Qui plus est, ce ne sera qu’après cette sortie du placard qu’elle sera confrontée à des énoncés misogynes de plus en plus accentués du genre « Comme toutes les femmes… » ou « Les femmes ne comprennent rien au pouvoir. »
Enfin, le fait de montrer une femme qui, personnellement, n’est pas féministe mais qui doit jouer à la féministe afin d’accéder au pouvoir me semble fort révélateur dans un monde où le calcul ne règne apparemment pas seulement au sein de la politique ou de l’économie….

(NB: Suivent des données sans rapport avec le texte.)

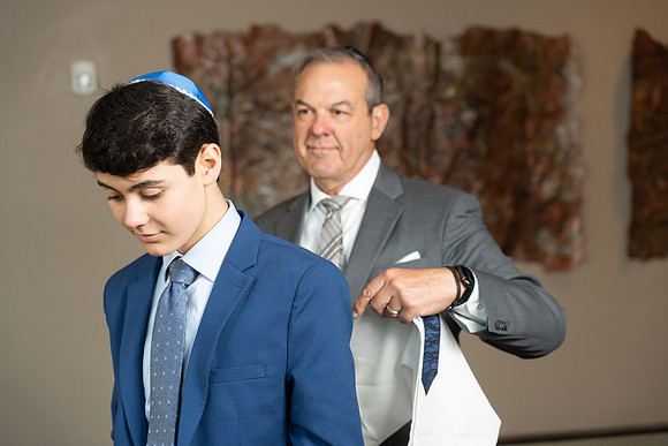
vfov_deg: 18.2
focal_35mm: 75
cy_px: 223
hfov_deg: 27.0
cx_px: 334
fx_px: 1392
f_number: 4
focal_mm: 75
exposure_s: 1/250
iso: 640
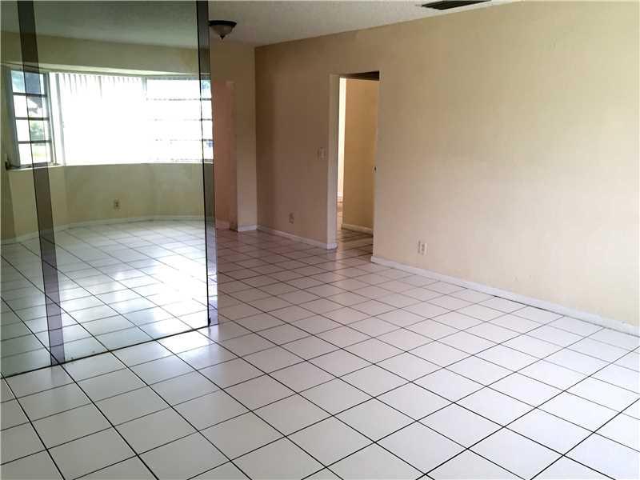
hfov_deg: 61.7
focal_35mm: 29
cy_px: 240
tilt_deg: -12.0
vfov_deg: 48.2
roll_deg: -1.5
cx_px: 320
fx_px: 536
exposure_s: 1/30
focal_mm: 4.15
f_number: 2.2
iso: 40
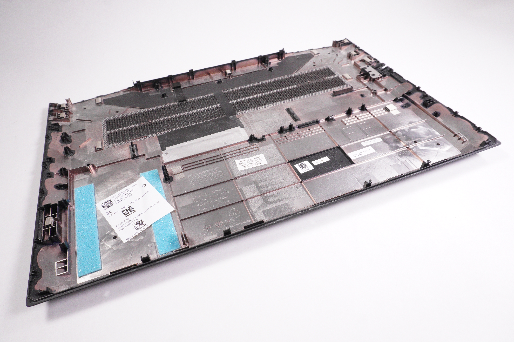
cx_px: 257
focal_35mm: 24
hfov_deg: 73.8
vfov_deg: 53.0
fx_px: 342
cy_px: 171
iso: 2500
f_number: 9
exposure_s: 1/500
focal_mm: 16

Si l’héroïne a du mal à se faire à son nouveau rôle, Tonie Marshall affiche clairement son engagement politique : « Dans Numéro Une, je voulais défendre l’idée que s’il y avait entre 40 % et 50 % de femmes à la tête des entreprises, le type de gouvernance changerait. On accéderait à un capitalisme plus dialoguant, où entreprendre, lutter et gagner ne serait plus synonyme de guerre de tranchées. Les femmes sont fortes pour le dialogue. Un dialogue plus souple souvent que celui des hommes. »
Ainsi, le film se développe de plus en plus en l’arène d’un bashing hommes-femmes très insistant, c’est-à-dire qu’il foisonne de comparaisons constantes entre les deux sexes, qu’elles soient ouvertes ou sous-jacentes.
Ce qui est triste, c’est qu’Emmanuelle se voit totalement réduite à son sexe. Plus déplorable encore est le fait qu’elle finit par se plier elle-même à cette vision limitée. De cette façon, Numéro Une met en scène l’autoreprésentation calculatrice d’une femme cadre, mais laisse largement dans l’ombre ses réflexions personnelles.
Emmanuelle Blachey, PDG, et Birgitte Nyborg, premier ministre, sont toutes les deux exposées à des attaques verbales et à des intrigues perfides issues de domaines traditionnellement masculins. Or, si dans Borgen la question du genre ne joue qu’un rôle secondaire, elle est au centre de Numéro Une, idée qui est également suggérée par l’affiche du film où la terminaison féminine « e » est mise en relief par la couleur rouge. Cette insistance fait-elle du bien au film? J’en doute. Les actrices excellent, mais la lutte des sexes éternelle est un peu trop embêtante.